Brown was one of the authors of the National Athletic Trainers’ Association white paper, published in December 2013, recommending the change.

The athletic training program will be primarily academic during the first year, with 12 to 15 hours a week of related clinical work. The second year will start with a seven-week full-time clinical experience, allowing the students to experience the busy season for athletic trainers at high schools and colleges. They’ll return to campus for a 6-week focused academic semester and have a 12-week full-time clinical experience in the second semester, with regular faculty contact.

One big advantage in moving the athletic training curriculum to a graduate degree is that it will bring in students from a variety of undergraduate interests. “The neat thing is that you could be an art major and just get the right prerequisite courses, which is a heavy dose of sciences mostly, and apply,” Brown says. “I’m excited to see what we pull in in terms of people’s backgrounds.
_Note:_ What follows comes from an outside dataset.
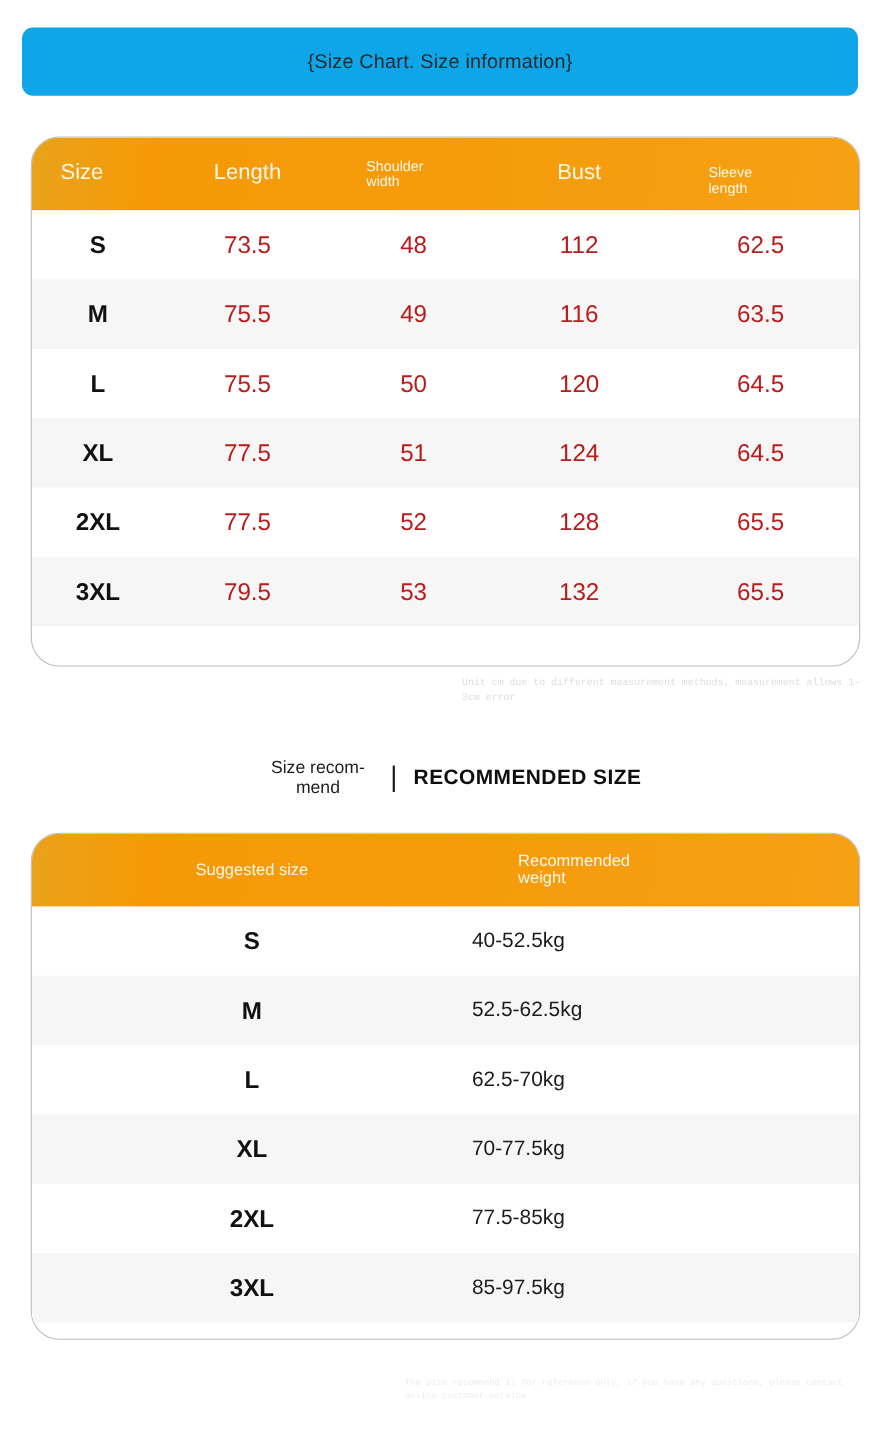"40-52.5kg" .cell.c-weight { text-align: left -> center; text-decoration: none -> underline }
I’m hopeful that we’ll get some older students, and international as well.”

She says the professional programs will no longer have to compete for undergraduates’ attention with other required courses, and the students won’t have to miss key undergraduate experiences—such as study abroad—because of the time commitment required by clinical education.

Occupational therapy is well positioned to make the shift, Cohn says, given that it already has the master’s degree program as well as a successful online postprofessional doctorate program. The new program will include 2 years of academic work on campus, summer online classes, 6 months of fieldwork, and a 16-week mentored practice experience focusing on advocacy, clinical practice, research, or education.

Current undergraduate enrollment in the athletic training program is 118, Brown says; the first year master’s cohort will be 10 students, with a target of 40 total. There are about 120 students enrolled in the occupational therapy master’s program, with a target of 90 in total for the doctoral program.

Applications for the occupational therapy program are already closed; applications for the athletic training program will be accepted until February 1. Students currently enrolled in the existing programs will finish their courses of study.

Brown says one thing that will not change is the commitment to excellence. “The students will be making decisions every day that affect peoples’ lives and health, and we want them to be as educated as they can be.”

2 Comments
Joel Brown, writer, BU Today at Boston University
Joel Brown

Joel Brown can be reached at jbnbpt@bu.edu.

2 Comments on Sargent Takes Two Programs to Next Level

  • Ellen Young on 01.26.2016 at 8:08 am

    Upping the entry level degree requirements for both of these areas is a sad mistake. PT did it and it has been awful. There is extra time and expense without any real difference in education from the bachelor level and no real difference in entry level skill once the degree is received. This news does not make this old PT very excited for the future athletic trainers or OTs.

  • Student on 01.28.2016 at 12:57 pm

    I cannot believe how PISSED I would be if I were a current AT senior about to enter the field. BU comes along and effectively says “your field requires higher standards…the degree we’re about to give you isn’t enough, so we’ll offer the NEXT bunch of students the tools they need to succeed.” I get that there have to be improvements but I would hope that current students aren’t being left without a proposed solution for their imminent struggle to enter the workforce.